__REQUEST__.
In the records below, find the line that contains "part: (228, 263) -> (325, 226), size x1.43" and the line that contains "part: (390, 338) -> (472, 306), size x1.67", then retype exactly those two lines and every line between them.

__INPUT MATERIAL__.
BEGIN

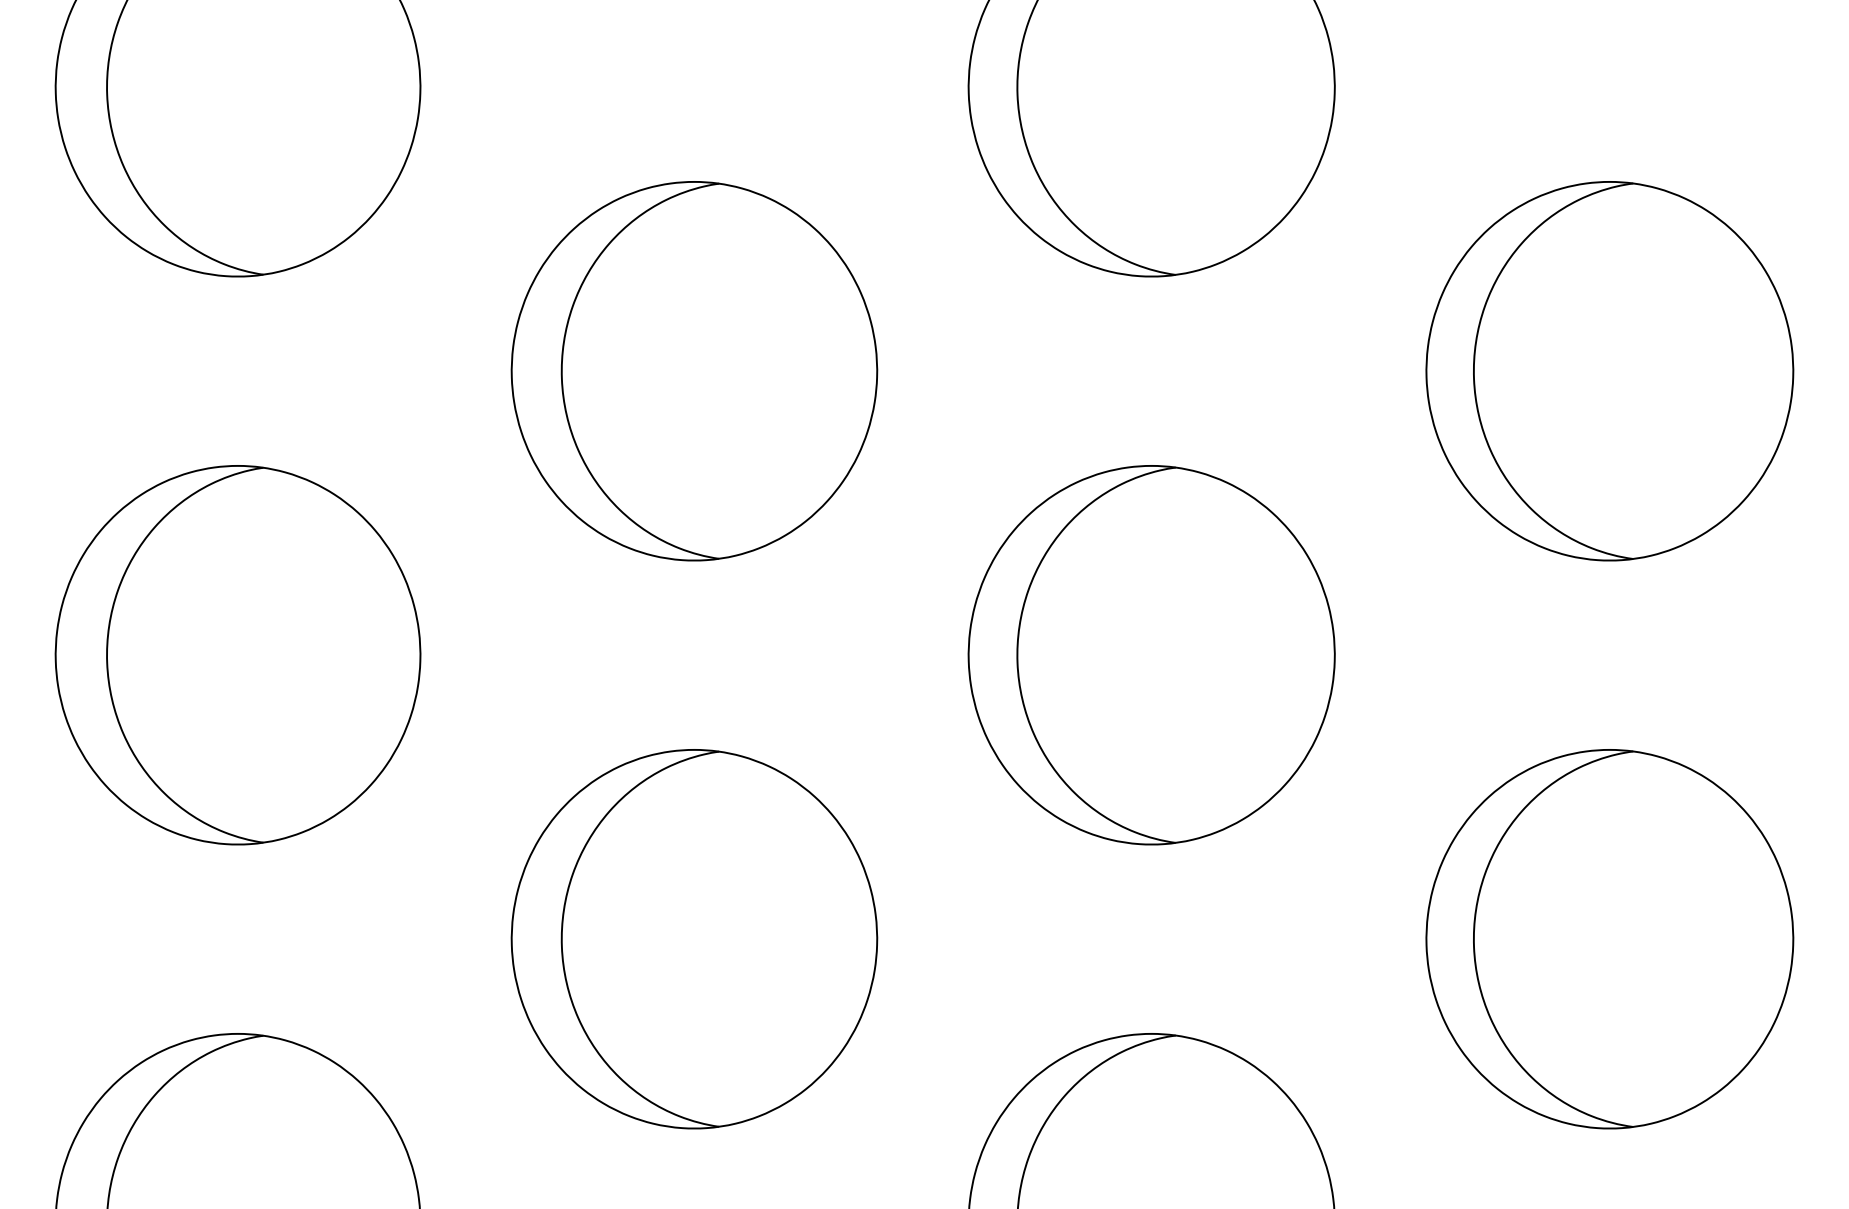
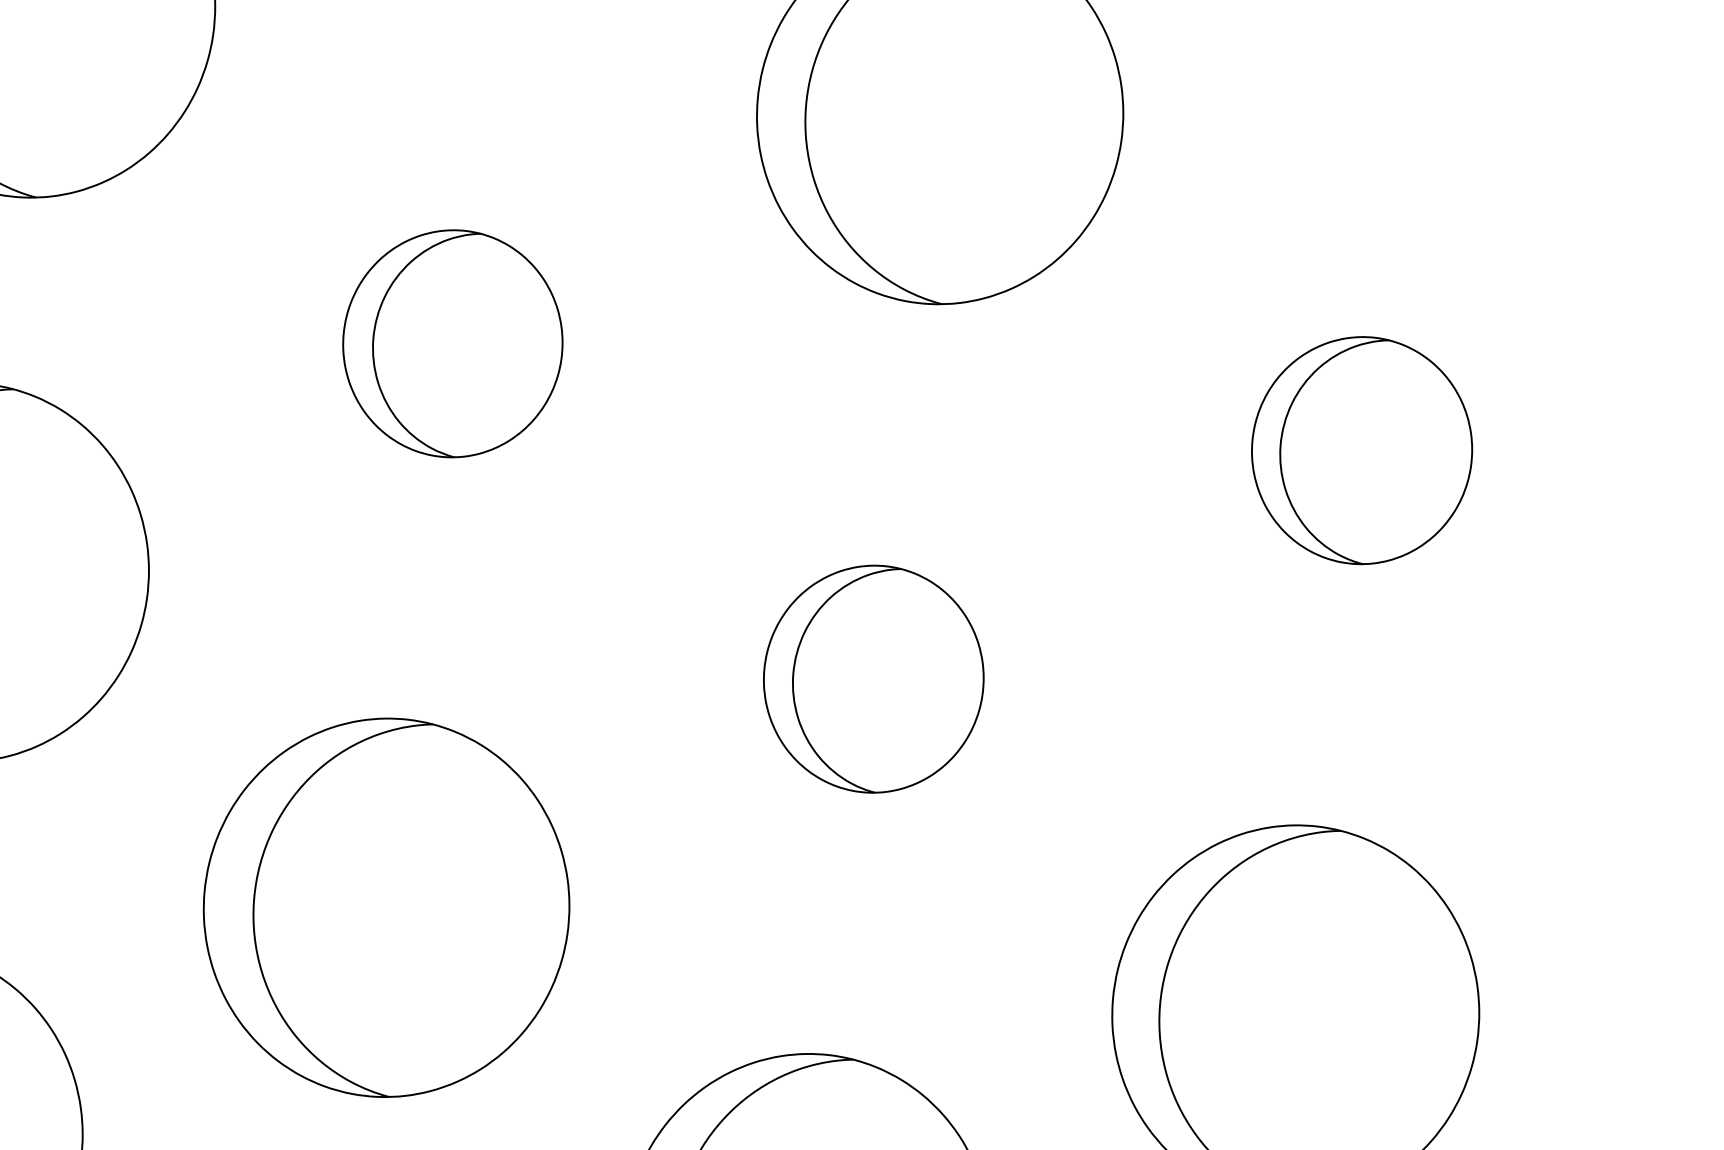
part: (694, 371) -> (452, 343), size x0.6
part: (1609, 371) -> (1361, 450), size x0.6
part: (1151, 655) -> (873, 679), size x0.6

END
BEGIN

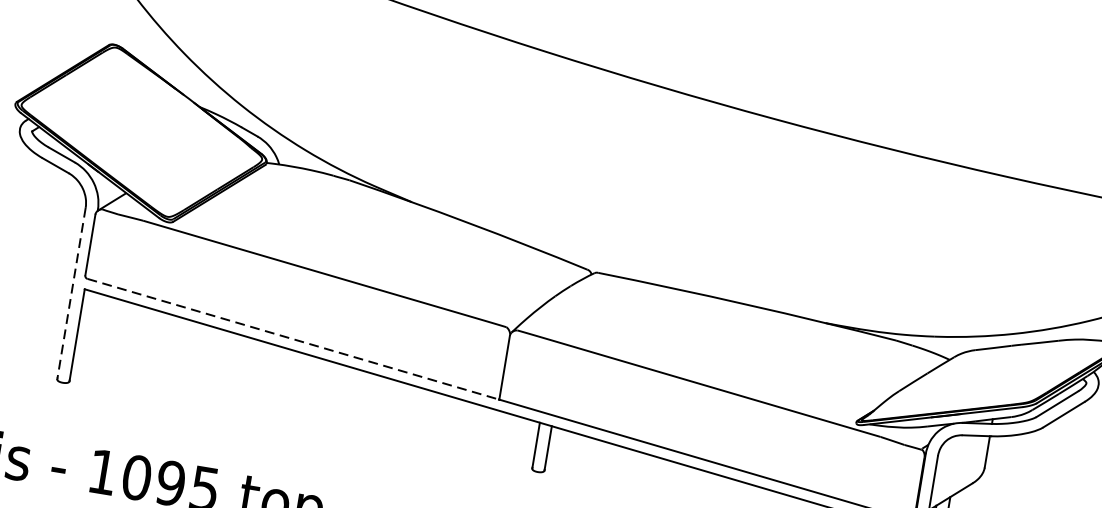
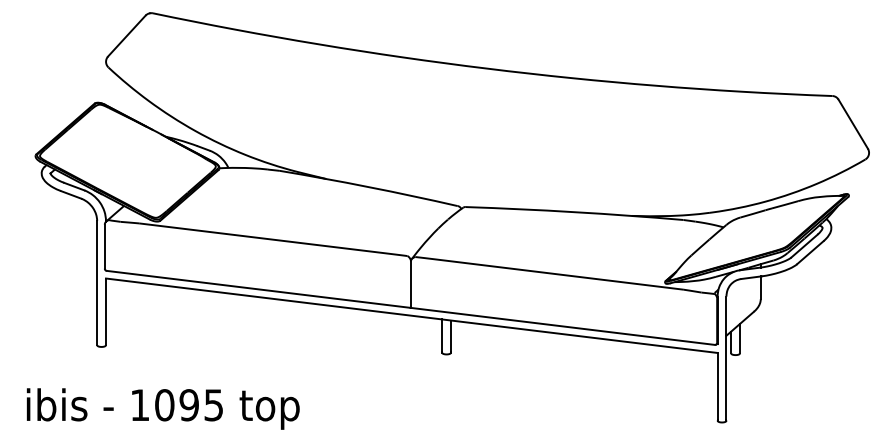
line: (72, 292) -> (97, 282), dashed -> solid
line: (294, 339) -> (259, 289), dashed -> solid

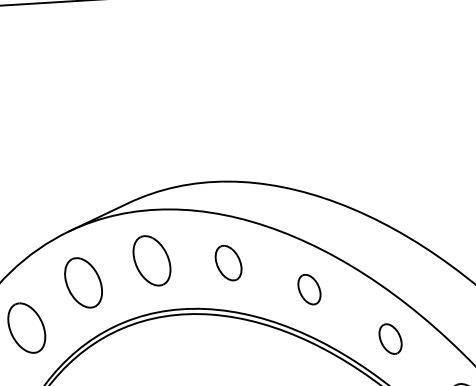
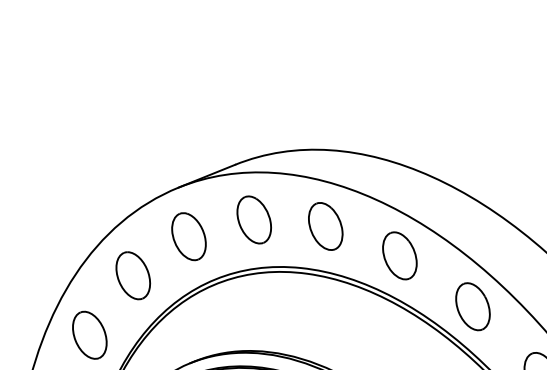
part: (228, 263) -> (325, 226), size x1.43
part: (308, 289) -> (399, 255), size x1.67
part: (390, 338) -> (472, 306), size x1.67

END

__ANSWER TO THE EXERCISE__.
part: (228, 263) -> (325, 226), size x1.43
part: (308, 289) -> (399, 255), size x1.67
part: (390, 338) -> (472, 306), size x1.67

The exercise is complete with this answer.